Postdoc: Hüseyin Aydin (h.aydin@uu.nl)
Research project description
The project focuses on information privacy for the cases that concern multiple users. Considering the complexity of the problem along with its distributed and dynamic nature, the aim of the study can be described as the following: (i) modeling the factors that build people’s privacy preferences, (ii) adapting and applying multi-agent reinforcement learning methods on this model to compromise users’ choices, and (iii) evaluating the overall framework with real life scenarios and making further adjustments on the components if necessary.
Project’s novel aspects include (i) the application of reinforcement learning on a privacy problem that concerns a group of people, rather than an individual content whose decision solely depends on a person, and (ii) the construction of a solution for the conflicts of multiple users’ privacy preferences that is completely based on a learning method by the elimination of the necessity for negotiation methods.

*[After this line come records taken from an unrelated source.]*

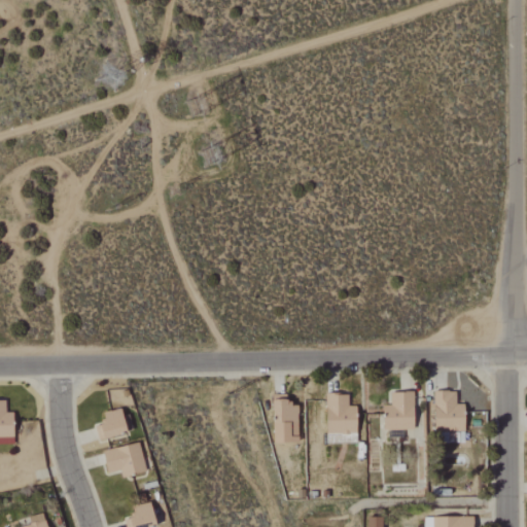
[(434,433),(464,432),(463,403),(455,403),(455,391),(433,391),(434,433)]
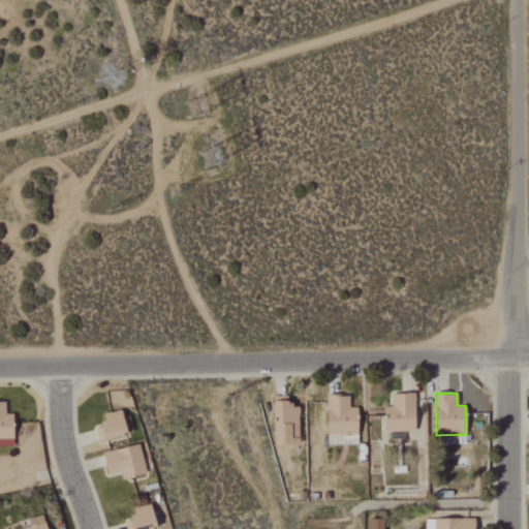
[(414,394),(392,394),(392,407),(384,407),(384,432),(415,432),(414,394)]
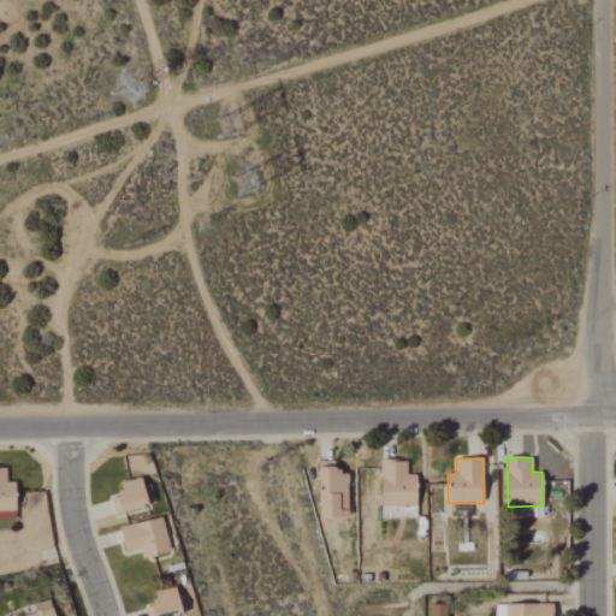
[(319,519),(348,517),(348,472),(335,472),(335,461),(318,462),(319,519)]
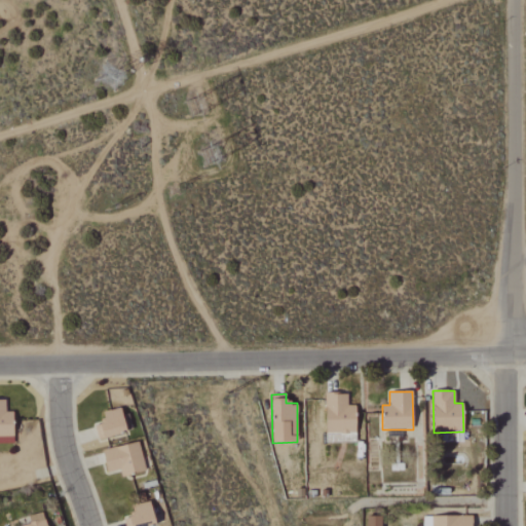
[(325,433),(355,434),(355,406),(346,405),(347,393),(326,393),(325,433)]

Although autonomous solution by the learning agents with less human intervention is aimed within this study, the system should be adaptive to the changing behavior of the humans that agents represent. Hence, the system must be interacting with humans as needed. In this manner, the balance between frequently requiring manual actions by the end-users of the system and ignoring the dynamic behavior of the humans via completely automating the process can be obtained.
PhD Student: Amir Homayounirad (A.Homayounirad@tudelft.nl)
Research project description
Deliberation is the process of exchanging opinions and debating problems in depth. Moderators are crucial in facilitating this process and act as democratic intermediaries. Due to the subjective nature of their work, which requires specialized understanding and reasoning skills to help users within a discussion, causing large cognitive loads depending on the context and scale, moderators can benefit from the ability to process large datasets and the speed of AI techniques. Hence, we will develop hybrid (Human + AI) methods, utilizing natural language processing to assist moderators in facilitating deliberation towards supporting individuals and groups to have a more reflective discussion in online settings. To this end, we (1) Employ value theory to understand people’s value preferences and determine arguments that help explain why those values are relevant in context, (2) estimate individual preferences, and (3) support individuals/groups in reacting to others’ viewpoints.